▶ **Material for this task**
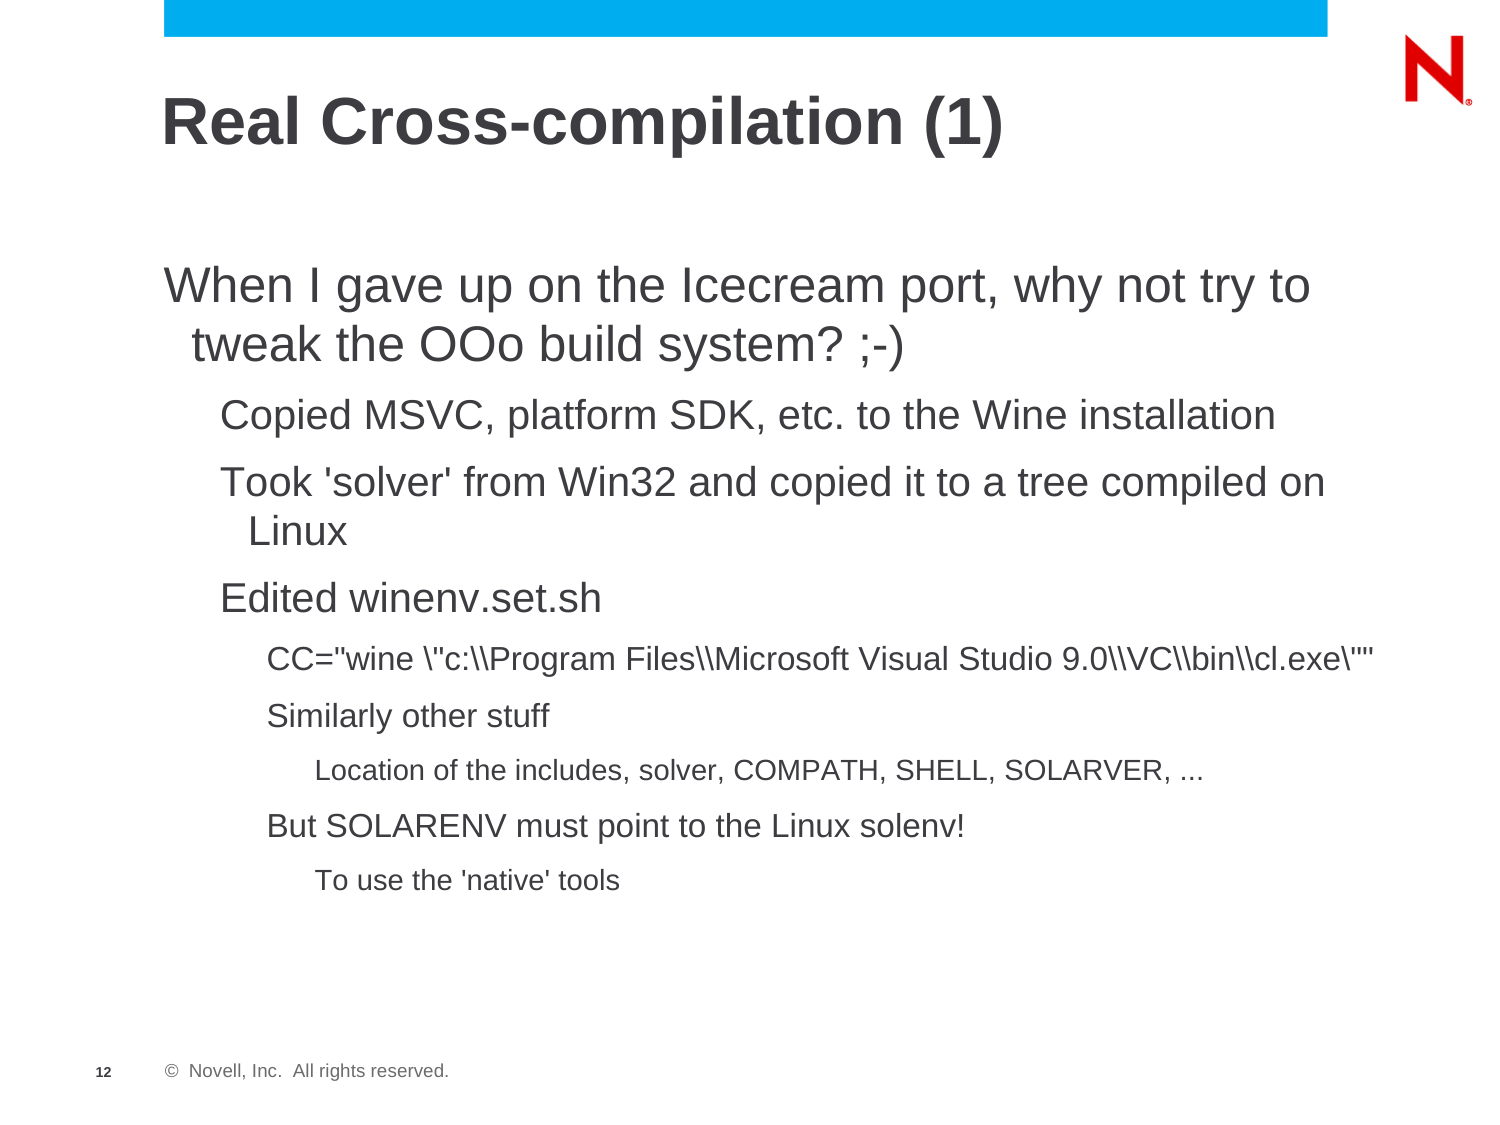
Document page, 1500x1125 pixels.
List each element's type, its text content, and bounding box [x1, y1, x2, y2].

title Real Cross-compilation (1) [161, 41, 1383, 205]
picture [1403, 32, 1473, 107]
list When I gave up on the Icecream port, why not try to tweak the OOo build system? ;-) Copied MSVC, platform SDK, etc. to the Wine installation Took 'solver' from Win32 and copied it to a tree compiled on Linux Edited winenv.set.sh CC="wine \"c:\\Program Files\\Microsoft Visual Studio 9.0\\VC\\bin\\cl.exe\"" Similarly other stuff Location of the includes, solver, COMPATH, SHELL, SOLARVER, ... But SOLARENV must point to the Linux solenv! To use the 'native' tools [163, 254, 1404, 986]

▶ **Description of the task**
Rewrite the records above with "bounding box" changed to "enclosing rectangle" and everything else left as it is. Leave out the pictures.

▶ **Exercise answer**
Document page, 1500x1125 pixels.
List each element's type, its text content, and enclosing rectangle [x1, y1, x2, y2].

title Real Cross-compilation (1) [161, 41, 1383, 205]
picture [1403, 32, 1473, 107]
list When I gave up on the Icecream port, why not try to tweak the OOo build system? ;-) Copied MSVC, platform SDK, etc. to the Wine installation Took 'solver' from Win32 and copied it to a tree compiled on Linux Edited winenv.set.sh CC="wine \"c:\\Program Files\\Microsoft Visual Studio 9.0\\VC\\bin\\cl.exe\"" Similarly other stuff Location of the includes, solver, COMPATH, SHELL, SOLARVER, ... But SOLARENV must point to the Linux solenv! To use the 'native' tools [163, 254, 1404, 986]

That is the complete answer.